Ce roman décrit de façon très précise les décors montagneux d’Afghanistan. Vous êtes-vous rendu sur place pour effectuer des recherches ?

Quand j’ai su que le personnage était Jack, j’étais obligé d’écrire le début de l’histoire en Afghanistan parce que son histoire est très ancrée culturellement. J’aurais aimé partir là-bas, je me serais sans doute senti comme les jumeaux quand ils sortent du taxi*. Mais j’ai réussi à trouver des capsules très courtes sur internet qui parlaient simplement du quotidien de l’Afghanistan. Honnêtement, je pense que je ne décris pas très précisément l’Afghanistan, j’avais beaucoup trop peur d’écrire n’importe quoi mais la force d’évocation des odeurs, des couleurs ou de la textures des paysages donne cette impression.

Quand les ânes de la colline sont devenus barbus a été publié dans une toute jeune maison d’édition belge, les Editions Diagonale. Qu’est-ce qui vous a attiré dans cette maison ?

C’est une maison d’édition qui ne publie que des premiers romans. Je les ai rencontrés en mars 2014 à la Foire du Livre, alors qu’ils n’avaient encore rien publié. Je leur ai envoyé le manuscrit et elles ont directement accepté de le publier. C’était un bon début, une jeune maison d’édition, un premier roman et un jeune auteur jeune (deux fois :))

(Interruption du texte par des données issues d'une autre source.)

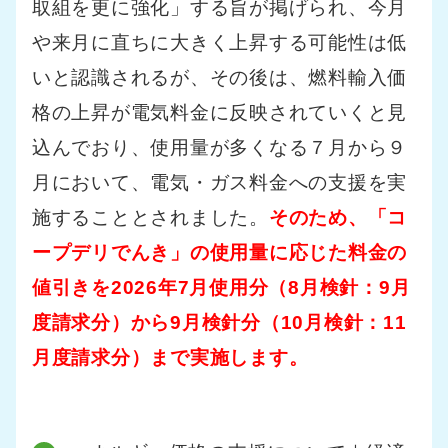
取組を更に強化」する旨が掲げられ、今月
や来月に直ちに大きく上昇する可能性は低
いと認識されるが、その後は、燃料輸入価
格の上昇が電気料金に反映されていくと見
込んでおり、使用量が多くなる７月から９
月において、電気・ガス料金への支援を実
施することとされました。
そのため、「コ
ープデリでんき」の使用量に応じた料金の
値引きを2026年7月使用分（8月検針：9月
度請求分）から9月検針分（10月検針：11
月度請求分）まで実施します。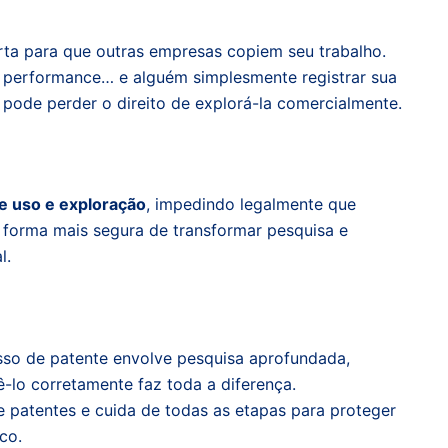
ta para que outras empresas copiem seu trabalho.
a performance… e alguém simplesmente registrar sua
a pode perder o direito de explorá-la comercialmente.
e uso e exploração
, impedindo legalmente que
a forma mais segura de transformar pesquisa e
l.
sso de patente envolve pesquisa aprofundada,
-lo corretamente faz toda a diferença.
e patentes e cuida de todas as etapas para proteger
co.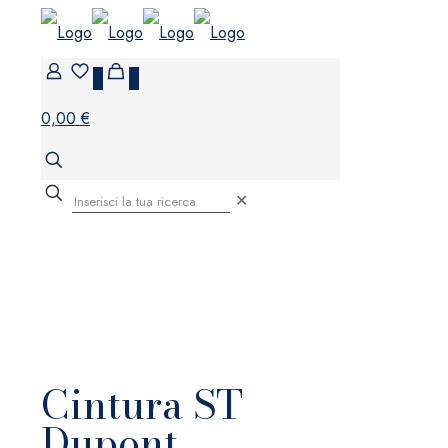
0
0
0,00 €
✕
Cintura ST
Dupont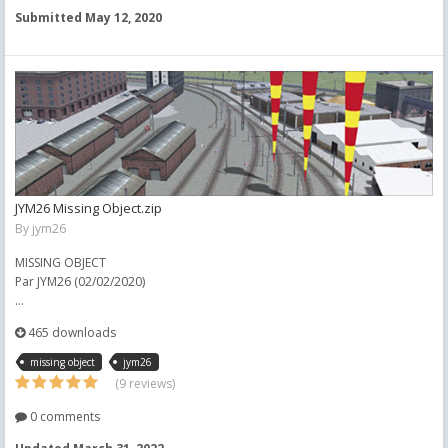
Submitted
May 12, 2020
JYM26 Missing Object.zip
By
jym26
MISSING OBJECT
Par JYM26 (02/02/2020)
...
465 downloads
missing object
jym26
(9 reviews)
0 comments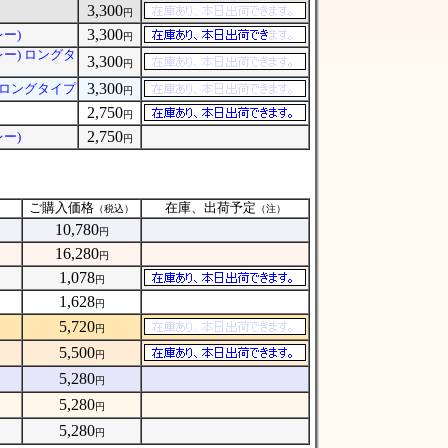
3,300
円
3,300
レー)
円
レー) ロングタ
3,300
円
3,300
) ロングタイプ
円
2,750
円
2,750
ー)
円
）
ご購入価格
在庫、出荷予定
（税込）
（注）
10,780
円
16,280
円
1,078
円
1,628
円
5,720
円
5,500
円
5,280
円
5,280
円
5,280
円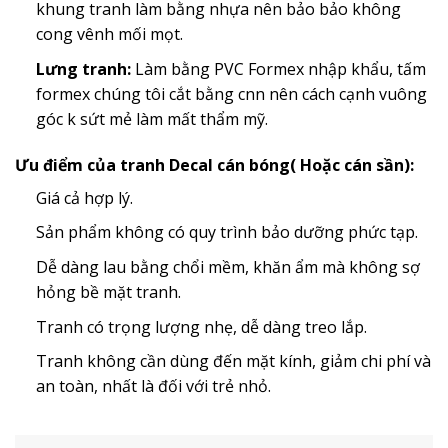
khung tranh làm bằng nhựa nên bảo bảo không
cong vênh mối mọt.
Lưng tranh:
Làm bằng PVC Formex nhập khẩu, tấm
formex chúng tôi cắt bằng cnn nên cách cạnh vuông
góc k sứt mẻ làm mất thẩm mỹ.
Ưu điểm của tranh Decal cán bóng( Hoặc cán sần):
Giá cả hợp lý.
Sản phẩm không có quy trình bảo dưỡng phức tạp.
Dễ dàng lau bằng chổi mềm, khăn ẩm mà không sợ
hỏng bề mặt tranh.
Tranh có trọng lượng nhẹ, dễ dàng treo lắp.
Tranh không cần dùng đến mặt kính, giảm chi phí và
an toàn, nhất là đối với trẻ nhỏ.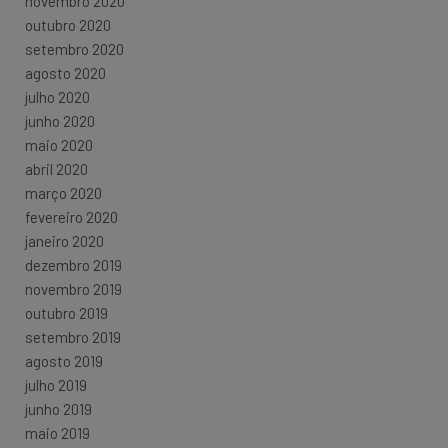
novembro 2020
outubro 2020
setembro 2020
agosto 2020
julho 2020
junho 2020
maio 2020
abril 2020
março 2020
fevereiro 2020
janeiro 2020
dezembro 2019
novembro 2019
outubro 2019
setembro 2019
agosto 2019
julho 2019
junho 2019
maio 2019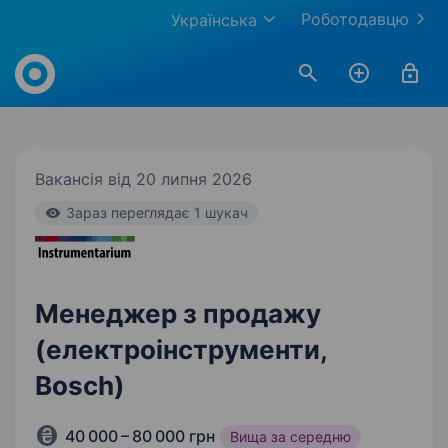
Роботодавцю
Українська
Work.ua
Вакансія від 20 липня 2026
Зараз переглядає 1 шукач
Менеджер з продажу
(електроінструменти,
Bosch)
40 000 – 80 000 грн
Вища за середню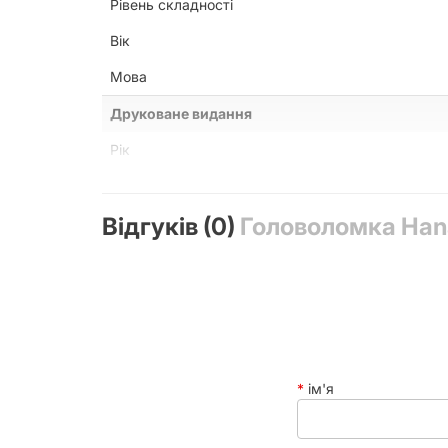
Рівень складності
для розуму, логіки та інтелекту.
Вік
Мова
Друковане видання
Рік
Додаткова інформація
Відгуків (0)
Головоломка Hana
Країна бренду
Матеріал
ім'я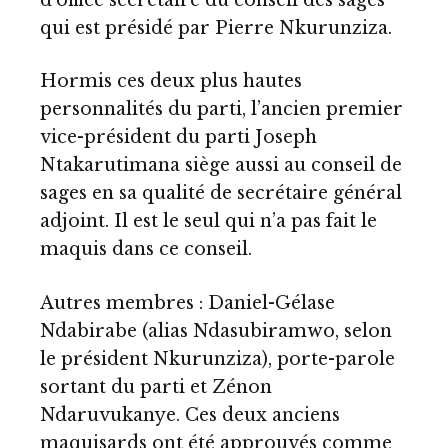
qui est présidé par Pierre Nkurunziza.
Hormis ces deux plus hautes
personnalités du parti, l’ancien premier
vice-président du parti Joseph
Ntakarutimana siège aussi au conseil de
sages en sa qualité de secrétaire général
adjoint. Il est le seul qui n’a pas fait le
maquis dans ce conseil.
Autres membres : Daniel-Gélase
Ndabirabe (alias Ndasubiramwo, selon
le président Nkurunziza), porte-parole
sortant du parti et Zénon
Ndaruvukanye. Ces deux anciens
maquisards ont été approuvés comme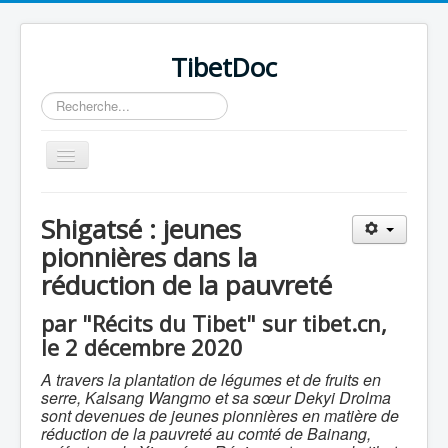
TibetDoc
Rechercher
Basculer
la
navigation
Shigatsé : jeunes
pionnières dans la
réduction de la pauvreté
≡
par "Récits du Tibet" sur tibet.cn,
le 2 décembre 2020
A travers la plantation de légumes et de fruits en
serre, Kalsang Wangmo et sa sœur Dekyi Drolma
sont devenues de jeunes pionnières en matière de
réduction de la pauvreté au comté de Bainang,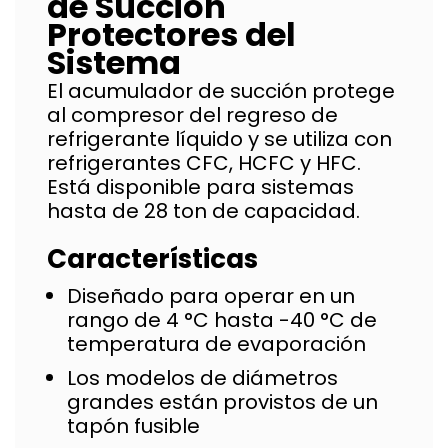
de Succión
Protectores del
Sistema
El acumulador de succión protege
al compresor del regreso de
refrigerante líquido y se utiliza con
refrigerantes CFC, HCFC y HFC.
Está disponible para sistemas
hasta de 28 ton de capacidad.
Características
Diseñado para operar en un
rango de 4 °C hasta -40 °C de
temperatura de evaporación
Los modelos de diámetros
grandes están provistos de un
tapón fusible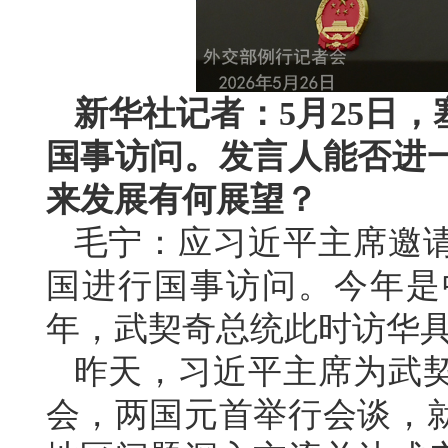
新华社记者：5月25日
国事访问。发言人能否进
来发展有何展望？
毛宁：应习近平主席邀
国进行国事访问。今年是
年，武契奇总统此时访华
昨天，习近平主席为武
会，两国元首举行会谈，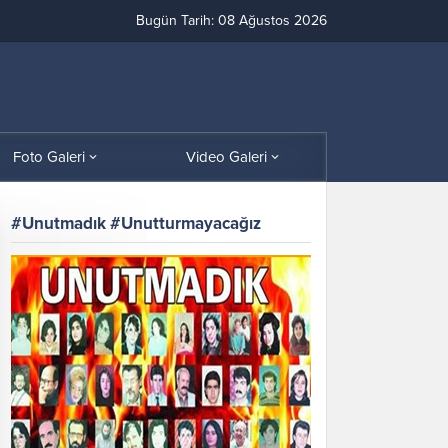
Bugün Tarih: 08 Ağustos 2026
Foto Galeri
Video Galeri
#Unutmadık #Unutturmayacağız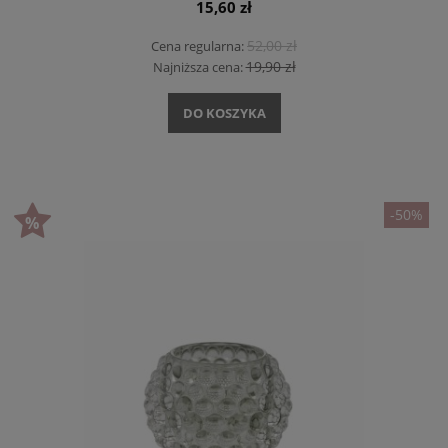
15,60 zł
52,00 zł
Cena regularna:
19,90 zł
Najniższa cena:
DO KOSZYKA
-50%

Avez-vous d’autres projets d’écriture ?

J’ai écrit énormément jusqu’à la fin de l'écriture des ânes barbus. Depuis je me focalise davantage sur la recherche d’un emploi stable. Mais dès que je me replonge dans l’écriture, je me sens réellement à ma place, comme quand on a l’impression d’être au bon endroit, au bon moment, à faire la bonne activité. Je réfléchis à l’histoire et à sa structure en espérant que je pourrai profiter de conditions aussi exceptionnelles pour écrire que celles rencontrées à Rome.

Où peut-on vous retrouver (site, page Facebook, blog…) ?

Un petit mot pour les lecteurs du blog Carnet de lecture?

Je pense que vous êtes en de bonnes mains littéraires.

Je voulais juste ajouter une dernière chose : je pense qu’en général on ne vit de grandes choses que si on accepte de s’abandonner, totalement. C’est la même chose avec un roman. Moi aussi parfois j’ai du mal, j’ai un esprit trop critique. Je me bats pas mal pour tenter de m’abandonner et de me perdre, de faire confiance à un livre. J’espère que vous y parviendrez.

* [Extrait]Chaque pas les éloignait de cette voiture où ils s'étaient sentis chez eux, et chaque pas les enfonçait davantage dans le bruit et la poussière, les noyait parmi la foule et ils se sentaient de plus en plus seuls et étrangement eux-mêmes : une corde, quelque part, venait de se rompre, cette corde qui les reliait au confort de leur vie et les y maintenait. Jamais plus ils n'allaient ressentir aussi fort cette violente sensation de vie.